-------- Extrait du document

Conclusion : les épisodes de guerre des monnaies caractérisent le SMI depuis le début des
années 2000. Ce qui fait dire à J.Mistral dans « Guerre et paix entre les monnaies » que le
SMI contemporain est un non-SMI.
2. La guerre des monnaies : une analyse à relativiser
L’argument de la guerre des monnaies est à relativiser pour deux raisons : d’une part, il est
difficile de « prouver » qu’un Etat manipule sa monnaie, même explicitement ; d’autre part,
dans le cas des externalités de politique monétaire, vouloir éliminer toute conséquence de la
politique monétaire sur le taux de change revient tout simplement à s’interdire d’utiliser cette
politique pour agir sur le niveau d’activité. Or, la politique monétaire reste encore un outil
indispensable des politiques conjoncturelles. La question que l’on doit alors se poser est de
savoir comment limiter les « dégâts » des politiques monétaires sur les taux de change.
2.1 La manipulation des taux de change : un argument difficile à prouver
Plusieurs arguments :
- il faut d’abord pouvoir repérer le taux de change « normal » qui devrait s’établir sans
manipulation ; or, lorsque l’on observe les études faites sur le mésalignement du yuan
on constate les écarts très importants dans les estimations qui sont données (document
8). Certains économistes annonce une sous-évaluation de 15% d’autres de 60% !
- il ne faut pas oublié que de nombreux pays asiatiques ont acquis des réserves de
change, non pas pour manipuler leur taux de change, mais pour se protéger en cas
d’attaque spéculative sur leur monnaie. Ils ont gardé en souvenir les conséquences des
dévaluations et des crises de change des années 1990 et veulent éviter de faire appel
au FMI en cas de problème. C’est le cas de la Russie ou de certains pays d’Amérique
latine comme le rappel le document 10. Il faut aussi utiliser le document 15 de Sitglitz.
D’ailleurs, comme le rappel le document 16, les réserves de « précaution » ont
parfaitement fonctionné au moment de la crise de 2007-2008 ;
- il est difficile de prouver la manipulation (document 4) ; en tout cas, aucun pays n’a
été pointé du doigt par le FMI ou l’OMC ;
2.2 Les politiques monétaires : un outil nécessaire de régulation conjoncturelle mais
un outil qui devrait être coordonné
Le point de départ du raisonnement est le document 12. L’idée est très simple : on ne peut pas
demander à la politique monétaire de ne pas avoir d’effet sur le taux de change car cela
revient à lui demander de ne pas avoir d’effet sur l’activité économique. Ce qui revient donc à
considérer qu’elle ne doit pas être utilisée. Il faut donc plutôt se demander comment limiter
les effets négatifs produit par une politique monétaire sur les taux de change des autres pays.

----------------

_Consigne 1_
Répondez à ces questions sur le texte consacré à la guerre des monnaies :
(a) D'après J. Mistral, qu'est devenu le SMI contemporain ?
(b) Quelles estimations de la sous-évaluation du yuan sont avancées par les économistes ?
(c) Quelles institutions n'ont pointé du doigt aucun pays ?
_Consigne 2_
Poursuivez le texte sur la guerre des monnaies à partir de sa dernière phrase.

-------- Extrait de données

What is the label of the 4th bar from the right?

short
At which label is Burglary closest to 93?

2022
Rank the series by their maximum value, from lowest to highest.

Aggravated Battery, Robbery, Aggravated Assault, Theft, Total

----------------

_Réponse 1_
(a) Un non-SMI.
(b) Certains économistes parlent de 15 %, d'autres de 60 %.
(c) Le FMI et l'OMC.

_Réponse 2_
Cela signifie donc que les politiques monétaires doivent être coordonnées et que les Etats
doivent coopérer à minima pour éviter les représailles. Par le passé les Banques centrales ont
réussi à coopérer dans des situations de crise (document 14) par exemple en 1985/1987
Cet argument est développé par l’économiste française Agnès Bénassy-Quéré par exemple.
La politique monétaire doit rester un outil de politique macroéconomique conjoncturelle. Les
Etats n’ont pas à s’interdire de l’utiliser. Comment faire alors pour avoir autonomie de la
politique monétaire et peu d’effets externes négatifs ?
La réponse tient dans le développement de la coordination des politiques monétaires. C’est
d’ailleurs ce que l’on a observé au moment du choc de demande négatif de 2008 : toutes les
banques centrales ont agit en même temps pour inonder le marché de liquidité et maintenir
leur taux d’intérêt très bas. Ce que certains ont appelé une guerre des monnaies était en fait
une réaction collective à un problème mondial.
Il existe néanmoins une autre solution plus radicale dont découlerait une réforme du SMI :
pour éviter une guerre des monnaies, il faut tout simplement substituer aux monnaies
domestiques qui sont « internationales » et manipulables (dollar, euro ou yuan dans le futur)
une monnaie internationale émise par une « banque centrale mondiale » qu’aucun pays ne
pourrait manipuler dans son intérêt. On retrouve ici le projet du bancor défendu par Keynes
lors de la conférence de Bretton Woods de 1944.